#### Data section

========

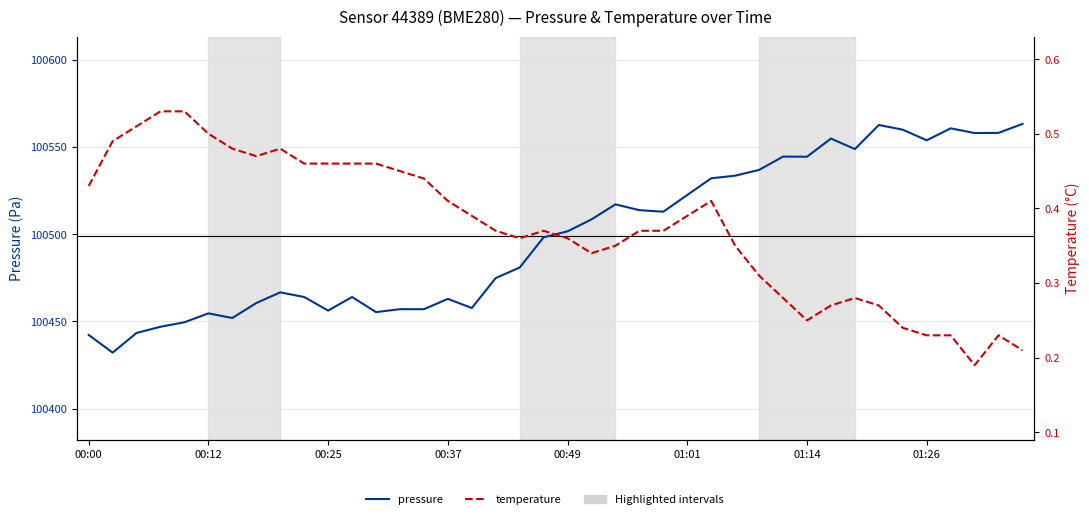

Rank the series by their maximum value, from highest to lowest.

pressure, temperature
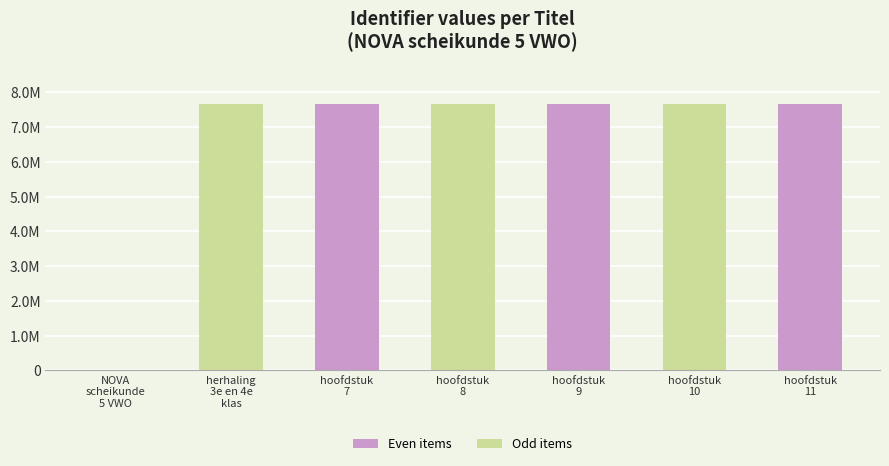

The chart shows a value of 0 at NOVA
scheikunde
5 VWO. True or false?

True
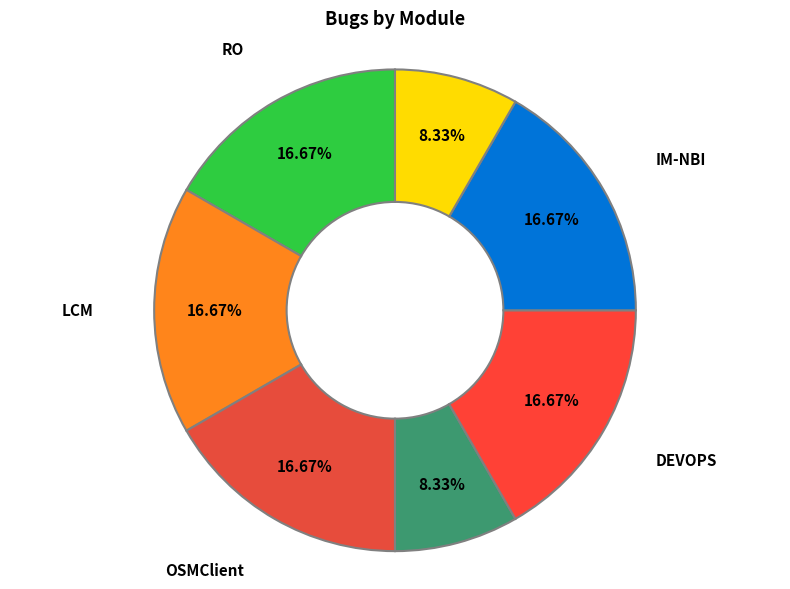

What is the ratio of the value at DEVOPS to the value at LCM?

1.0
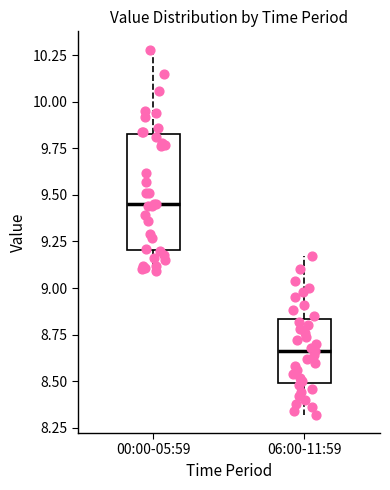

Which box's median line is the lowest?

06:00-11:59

========

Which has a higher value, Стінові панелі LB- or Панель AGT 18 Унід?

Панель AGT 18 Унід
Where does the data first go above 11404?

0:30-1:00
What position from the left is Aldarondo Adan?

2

========

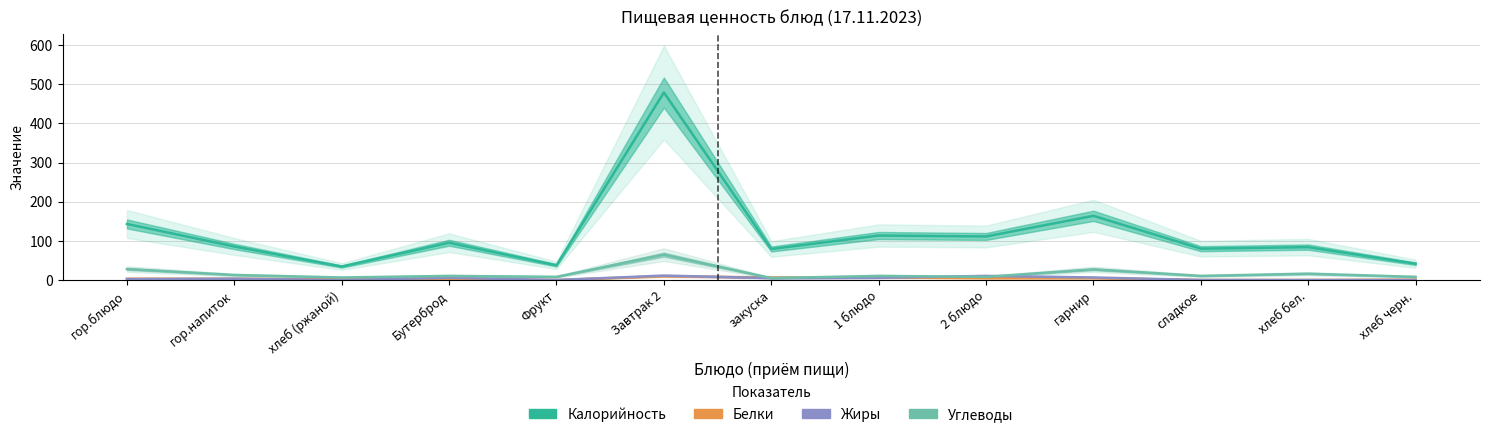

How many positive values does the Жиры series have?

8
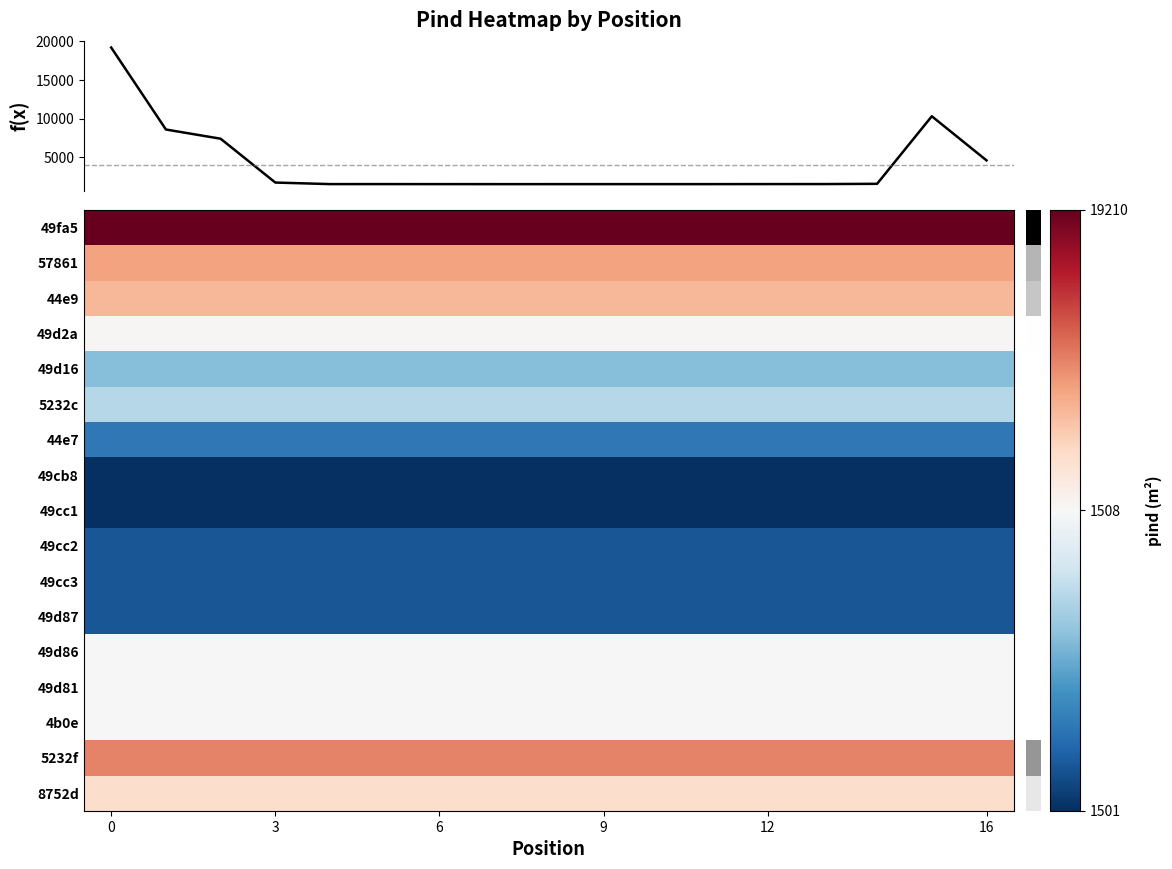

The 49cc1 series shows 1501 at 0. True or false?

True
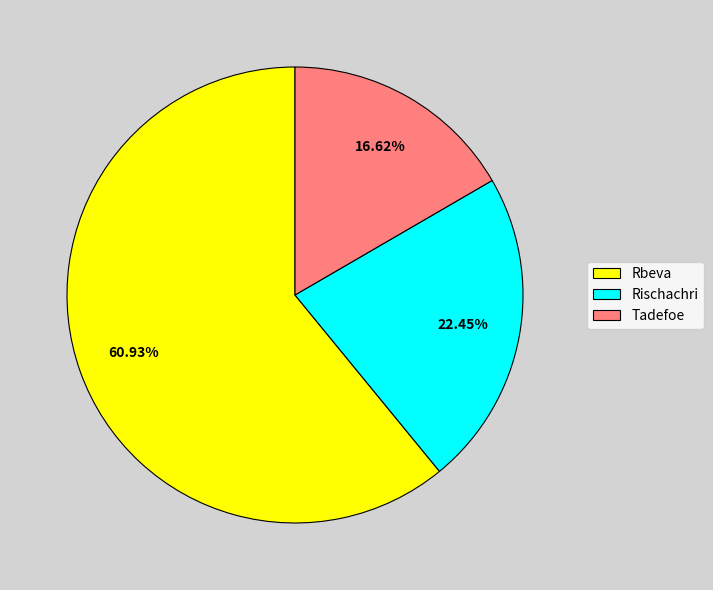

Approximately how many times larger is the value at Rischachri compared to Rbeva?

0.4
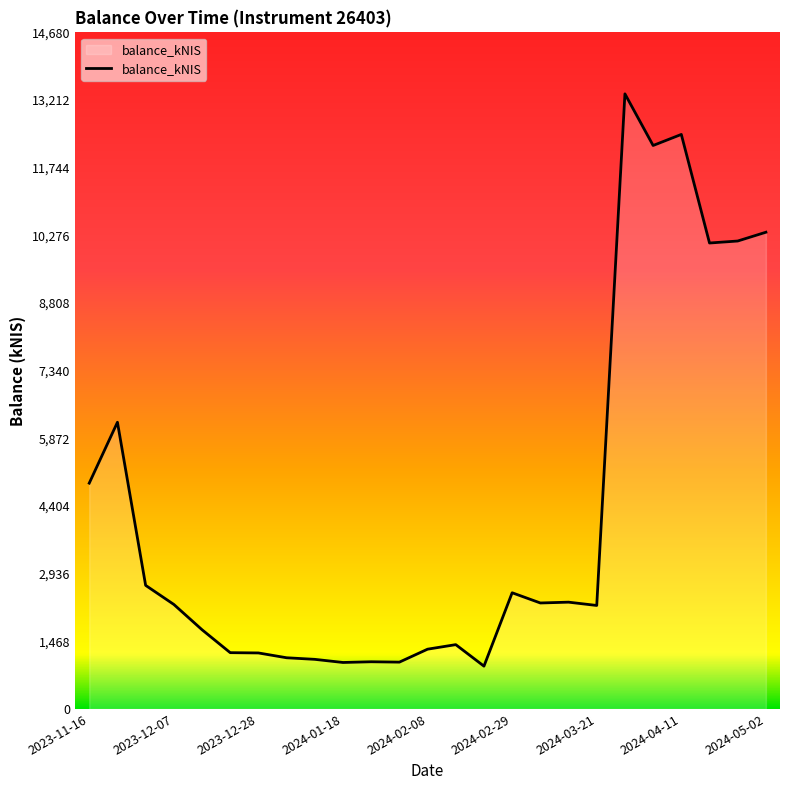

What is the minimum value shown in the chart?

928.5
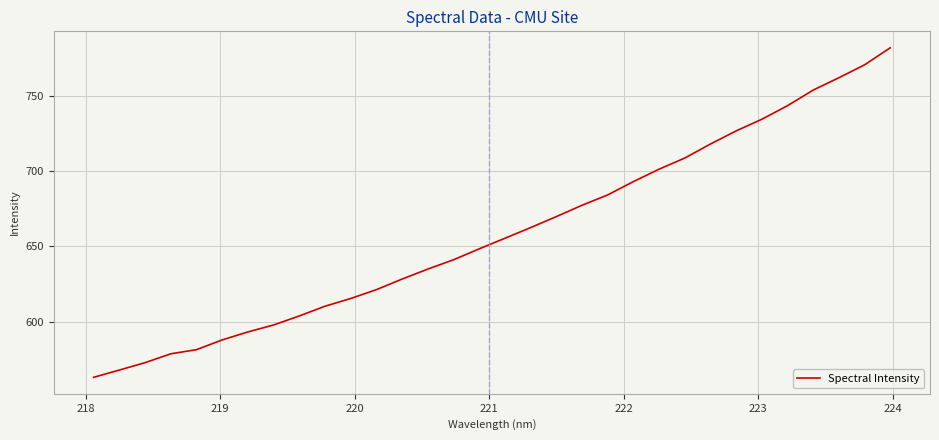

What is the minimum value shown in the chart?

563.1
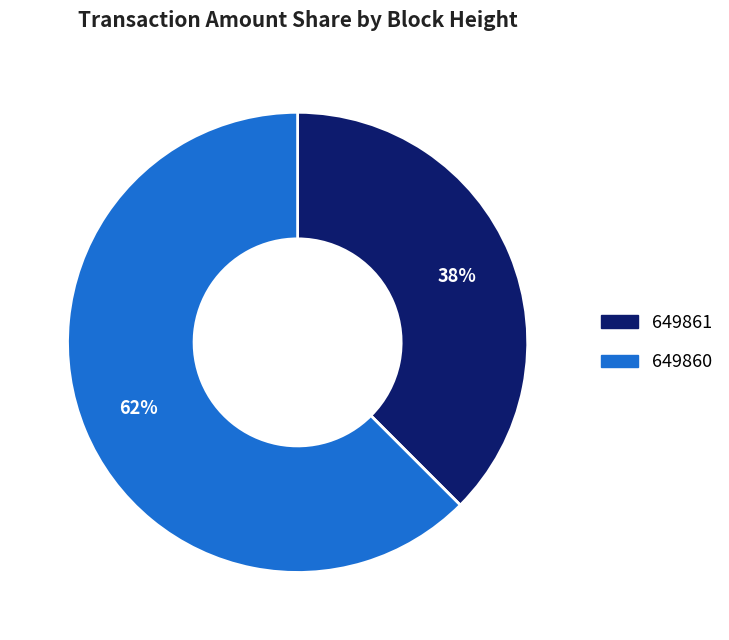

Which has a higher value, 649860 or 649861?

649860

========

#### What you need to do
Copy the records between the line holding "Rank the series" and the line holding "06:00-11:59", inclusive, exactly as they appear, leaving out the pictures.

#### Expected answer
Rank the series by their maximum value, from highest to lowest.

pressure, temperature

The chart shows a value of 0 at NOVA
scheikunde
5 VWO. True or false?

True

What is the ratio of the value at DEVOPS to the value at LCM?

1.0

Which box's median line is the lowest?

06:00-11:59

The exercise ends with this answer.